= Usher Gahagan =

Irish classical scholar

Usher Gahagan (died 1749), was an Irish classical scholar.

Gahagan belonged to a good family of Westmeath, Ireland; was educated at Trinity College, Dublin, but took no degree, and then proceeded to study for the Irish bar. His parents had brought him up as a Protestant, but he was converted in youth to Roman Catholicism, and was thus prevented from being called to the bar. He soon married a rich heiress, whom he treated very cruelly, and a separation followed. His relatives were alienated by his conduct, and he came to London, where he tried to make a livelihood out of his classical scholarship.

He edited in Brindley's beautiful edition of the classics the works of Horace, Cornelius Nepos, Sallust, Juvenal, Persius, Virgil, and Terence, all published in 1744; Quintus Curtius Rufus in 1746; Catullus, Propertius, and Tibullus, issued in 1749. He also translated into good Latin verse Pope's ‘Essay on Criticism’ (‘Tentamen de re critica’), which appeared in 1747 with a Latin dedication to the Earl of Chesterfield, and a poem descriptive of the earl's recent reception in Dublin as lord-lieutenant.

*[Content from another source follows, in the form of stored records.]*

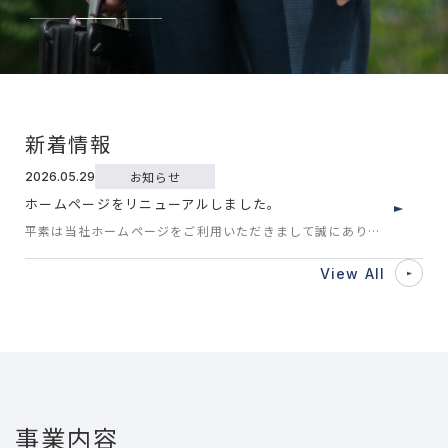
新着情報
お知らせ
2026.05.29
ホームページをリニューアルしました。
平素は当社ホームページをご利用いただきまして誠にありが
とうございます。この度、当…
View All
事業内容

Gahagan fell into very bad company in London. A compatriot, Hugh Coffey, suggested to him a plan for making money by filing coins or ‘diminishing the current coin of the realm.’ Another Irishman, of some education, Terence Connor, who is variously described as Gahagan's servant or lodger, was introduced into at the end of 1748. Coffey turned informer, and Gahagan and Connor were arrested in a public-house at Chalk Farm early in January 1748–9. The trial took place at the Old Bailey on Monday, 16 Jan. 1748–9, and both were convicted on Coffey's evidence. While awaiting execution in Newgate, Gahagan translated Pope's ‘Messiah’ and ‘Temple of Fame’ into Latin verse, and this was published immediately (1749), with a dedication to the Duke of Newcastle, praying for pardon. Gahagan also addressed Prince George to the same effect in English verse, while Connor wrote a poetic appeal in English to the Duchess of Queensberry. These effusions are printed in the ‘Newgate Calendar.’ But all efforts failed, and the young men were hanged at Tyburn on Monday, 20 Feb. 1748–9. Some verses lamenting Gahagan's fate are quoted in the ‘Newgate Calendar.’ In the preface to the collected edition of Christopher Smart's poems, ‘unfortunate Gahagan’ is described as Smart's immediate predecessor in the successful writing of Latin verse.